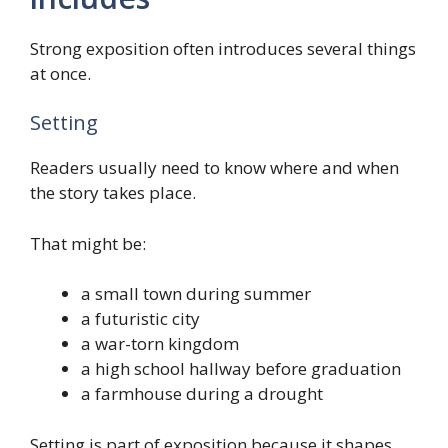
Strong exposition often introduces several things
at once.
Setting
Readers usually need to know where and when
the story takes place.
That might be:
a small town during summer
a futuristic city
a war-torn kingdom
a high school hallway before graduation
a farmhouse during a drought
Setting is part of exposition because it shapes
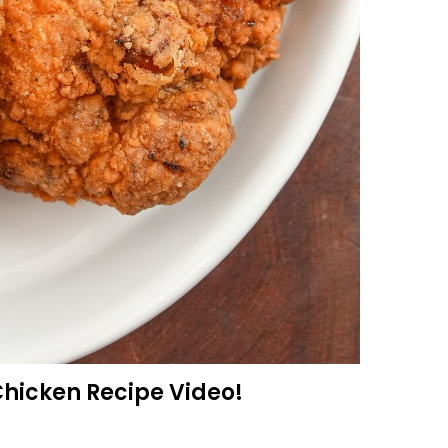
Chicken Recipe Video!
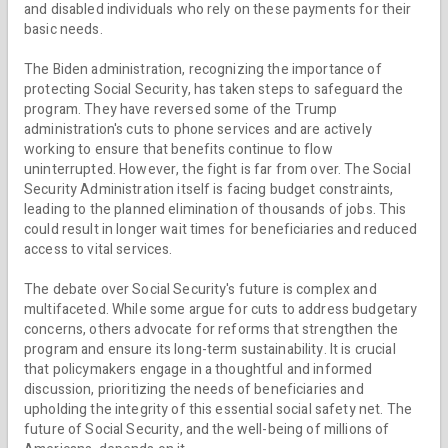
and disabled individuals who rely on these payments for their
basic needs.
The Biden administration, recognizing the importance of
protecting Social Security, has taken steps to safeguard the
program. They have reversed some of the Trump
administration's cuts to phone services and are actively
working to ensure that benefits continue to flow
uninterrupted. However, the fight is far from over. The Social
Security Administration itself is facing budget constraints,
leading to the planned elimination of thousands of jobs. This
could result in longer wait times for beneficiaries and reduced
access to vital services.
The debate over Social Security's future is complex and
multifaceted. While some argue for cuts to address budgetary
concerns, others advocate for reforms that strengthen the
program and ensure its long-term sustainability. It is crucial
that policymakers engage in a thoughtful and informed
discussion, prioritizing the needs of beneficiaries and
upholding the integrity of this essential social safety net. The
future of Social Security, and the well-being of millions of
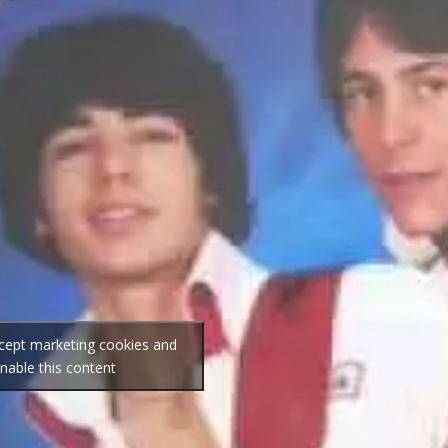
ccept marketing cookies and
nable this content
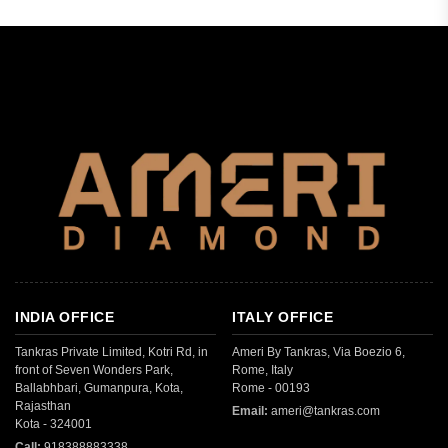
INDIA OFFICE
ITALY OFFICE
Tankras Private Limited, Kotri Rd, in
Ameri By Tankras, Via Boezio 6,
front of Seven Wonders Park,
Rome, Italy
Ballabhbari, Gumanpura, Kota,
Rome - 00193
Rajasthan
Email:
ameri@tankras.com
Kota - 324001
Call:
918388883338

=======

Write out the text from each item above word for word, without the pictures.

Strong exposition often introduces several things
at once.
Setting
Readers usually need to know where and when
the story takes place.
That might be:
a small town during summer
a futuristic city
a war-torn kingdom
a high school hallway before graduation
a farmhouse during a drought
Setting is part of exposition because it shapes
Chicken Recipe Video!
and disabled individuals who rely on these payments for their
basic needs.
The Biden administration, recognizing the importance of
protecting Social Security, has taken steps to safeguard the
program. They have reversed some of the Trump
administration's cuts to phone services and are actively
working to ensure that benefits continue to flow
uninterrupted. However, the fight is far from over. The Social
Security Administration itself is facing budget constraints,
leading to the planned elimination of thousands of jobs. This
could result in longer wait times for beneficiaries and reduced
access to vital services.
The debate over Social Security's future is complex and
multifaceted. While some argue for cuts to address budgetary
concerns, others advocate for reforms that strengthen the
program and ensure its long-term sustainability. It is crucial
that policymakers engage in a thoughtful and informed
discussion, prioritizing the needs of beneficiaries and
upholding the integrity of this essential social safety net. The
future of Social Security, and the well-being of millions of
ccept marketing cookies and
nable this content
INDIA OFFICE
ITALY OFFICE
Tankras Private Limited, Kotri Rd, in
Ameri By Tankras, Via Boezio 6,
front of Seven Wonders Park,
Rome, Italy
Ballabhbari, Gumanpura, Kota,
Rome - 00193
Rajasthan
Email:
ameri@tankras.com
Kota - 324001
Call:
918388883338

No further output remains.